ICD stood for Intelligent Call Distribution, a play on the acronym ACD meaning Automatic Call Distribution. We had identified all the shortcomings of the app_queue
module with regards to functionality, and we had a common interest in making a more stable module that would not cause countless crashes and deadlocks. We had a working prototype and a lot of work to do. We used state machines and higher-level memory management abstractions with data pools and several other inspiring concepts that we felt were lacking in the standard Asterisk. The problem was, I think we over-engineered the module too much, almost as if we were trying to edge out the entire Asterisk core, which was of course not completely possible being only a loadable module within that core.

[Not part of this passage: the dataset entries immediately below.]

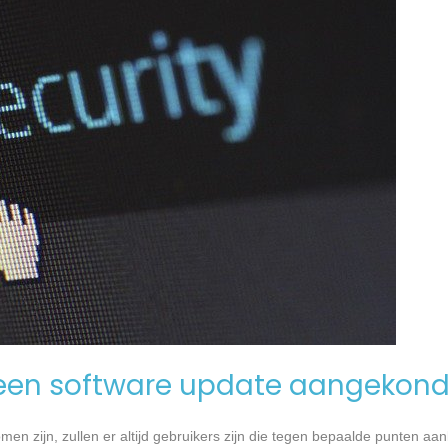
een software update aangekond
n zijn, zullen er altijd gebruikers zijn die tegen bepaalde punten aan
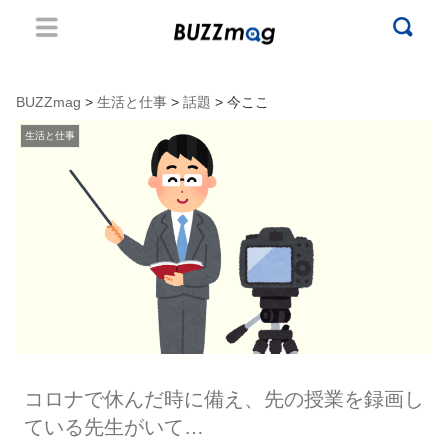
BUZZmag
>
生活と仕事
>
話題
> 今ここ
生活と仕事
コロナで休んだ時に備え、先の授業を録画し
ている先生がいて…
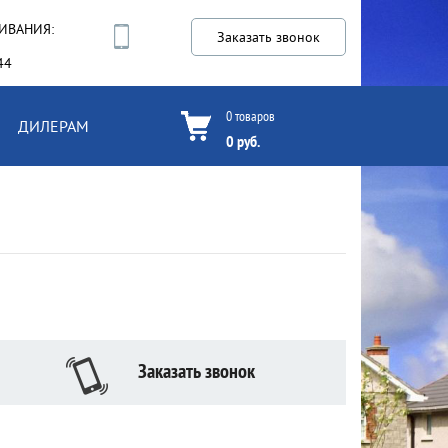
ИВАНИЯ:
Заказать звонок
44
0
товаров
ДИЛЕРАМ
0
руб.
Заказать звонок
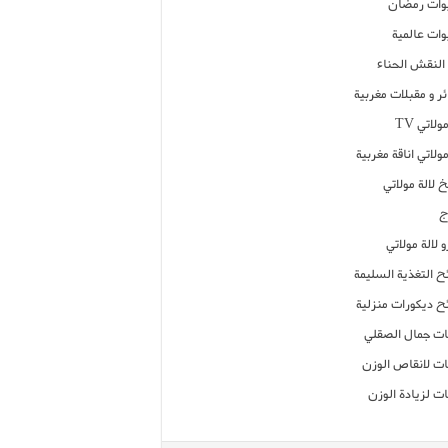
ات رمضان
ات عالمية
النقش الحناء
ر و مقبلات مغربية
ولاتي TV
مولاتي اناقة مغربية
 لالة مولاتي
ج
 لالة مولاتي
ح التغذية السليمة
ح ديكورات منزلية
ت جمال الصقلي
ت لانقاص الوزن
ت لزيادة الوزن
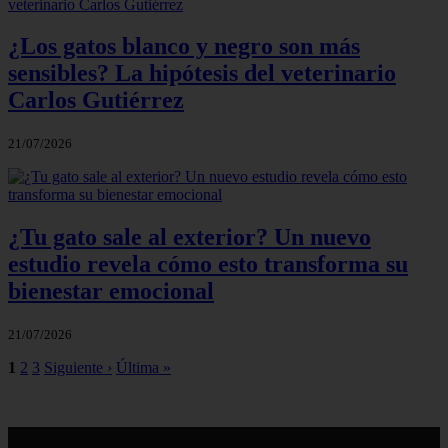
¿Los gatos blanco y negro son más
sensibles? La hipótesis del veterinario
Carlos Gutiérrez
21/07/2026
¿Tu gato sale al exterior? Un nuevo
estudio revela cómo esto transforma su
bienestar emocional
21/07/2026
1
2
3
Siguiente ›
Última »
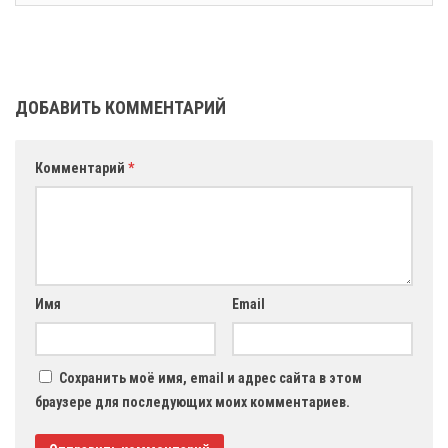
ДОБАВИТЬ КОММЕНТАРИЙ
Комментарий
*
Имя
Email
Сохранить моё имя, email и адрес сайта в этом
браузере для последующих моих комментариев.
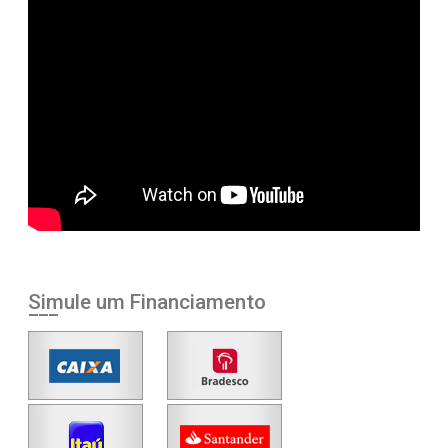
Simule um Financiamento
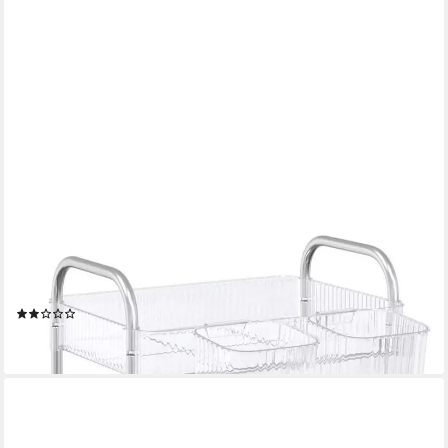
VIDAXL
Rollwagen Aufbewahrungswagen 2 Etagen Transparent
37x28x43,5 cm Acryl, (1 St)
(1)
33,99 €
lieferbar - in 4-5 Werktagen bei dir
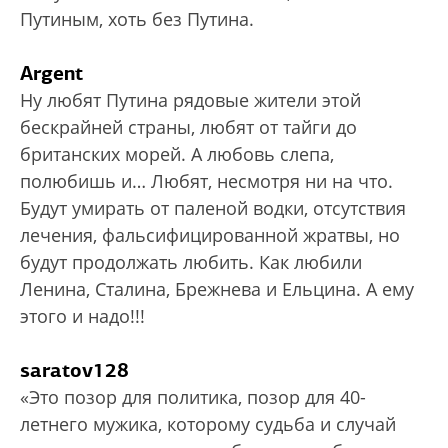
Путиным, хоть без Путина.
Argent
Ну любят Путина рядовые жители этой
бескрайней страны, любят от тайги до
британских морей. А любовь слепа,
полюбишь и… Любят, несмотря ни на что.
Будут умирать от паленой водки, отсутствия
лечения, фальсифицированной жратвы, но
будут продолжать любить. Как любили
Ленина, Сталина, Брежнева и Ельцина. А ему
этого и надо!!!
saratov128
«Это позор для политика, позор для 40-
летнего мужика, которому судьба и случай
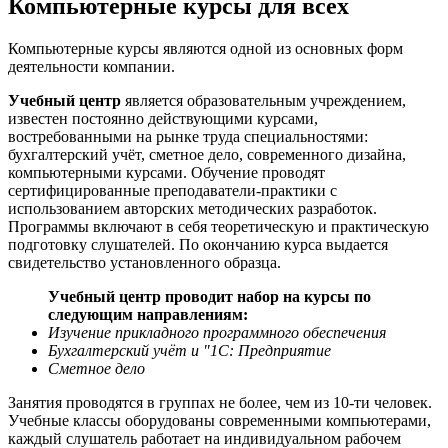
Компьютерные курсы для всех
Компьютерные курсы являются одной из основных форм
деятельности компании.
Учебный центр
является образовательным учреждением,
известен постоянно действующими курсами,
востребованными на рынке труда специальностями:
бухгалтерский учёт, сметное дело, современного дизайна,
компьютерными курсами. Обучение проводят
сертифицированные преподаватели-практики с
использованием авторских методических разработок.
Программы включают в себя теоретическую и практическую
подготовку слушателей. По окончанию курса выдается
свидетельство установленного образца.
Учебный центр проводит набор на курсы по
следующим направлениям:
Изучение прикладного программного обеспечения
Бухгалтерский учёт и "1С: Предприятие
Сметное дело
Занятия проводятся в группах не более, чем из 10-ти человек.
Учебные классы оборудованы современными компьютерами,
каждый слушатель работает на индивидуальном рабочем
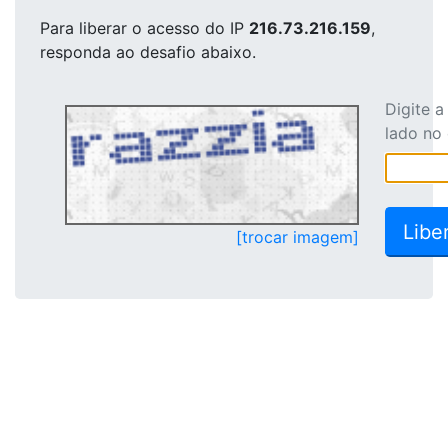
Para liberar o acesso
do IP
216.73.216.159
,
responda ao desafio abaixo.
Digite 
lado no
[trocar imagem]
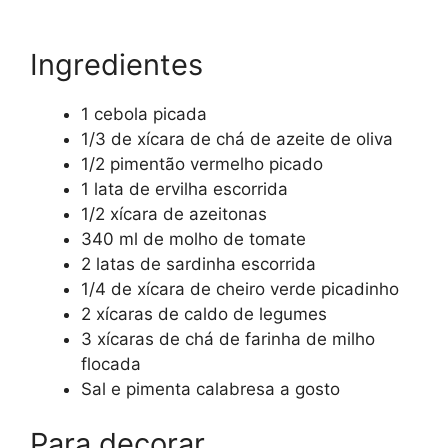
Ingredientes
1 cebola picada
1/3 de xícara de chá de azeite de oliva
1/2 pimentão vermelho picado
1 lata de ervilha escorrida
1/2 xícara de azeitonas
340 ml de molho de tomate
2 latas de sardinha escorrida
1/4 de xícara de cheiro verde picadinho
2 xícaras de caldo de legumes
3 xícaras de chá de farinha de milho
flocada
Sal e pimenta calabresa a gosto
Para decorar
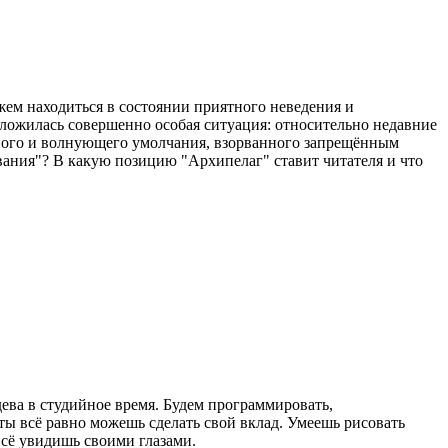
жем находиться в состоянии приятного неведения и
ложилась совершенно особая ситуация: относительно недавние
ичного и волнующего умолчания, взорванного запрещённым
вания"? В какую позицию "Архипелаг" ставит читателя и что
ва в студийное время. Будем программировать,
 ты всё равно можешь сделать свой вклад. Умеешь рисовать
всё увидишь своими глазами.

We never quite finished mod_icd
. It was late 2004 and my opportunities with call-center solutions lay smashed on the rocks, washed away by the unforgiving seas of segmentation faults and deadlocks. We started focusing more on other telephony services that did not involve queuing. I developed a new offering of toll-free termination and fax-to-e-mail services. Using several new features I added to the mainline Asterisk and some of my less-popular modules that were not approved, I built a cluster of seven Asterisk boxes and connected them to a large telecom circuit. This deployment of Asterisk was not problem-free but, on the bright side, if some of the machines crashed, there were more to take its place while we restarted them.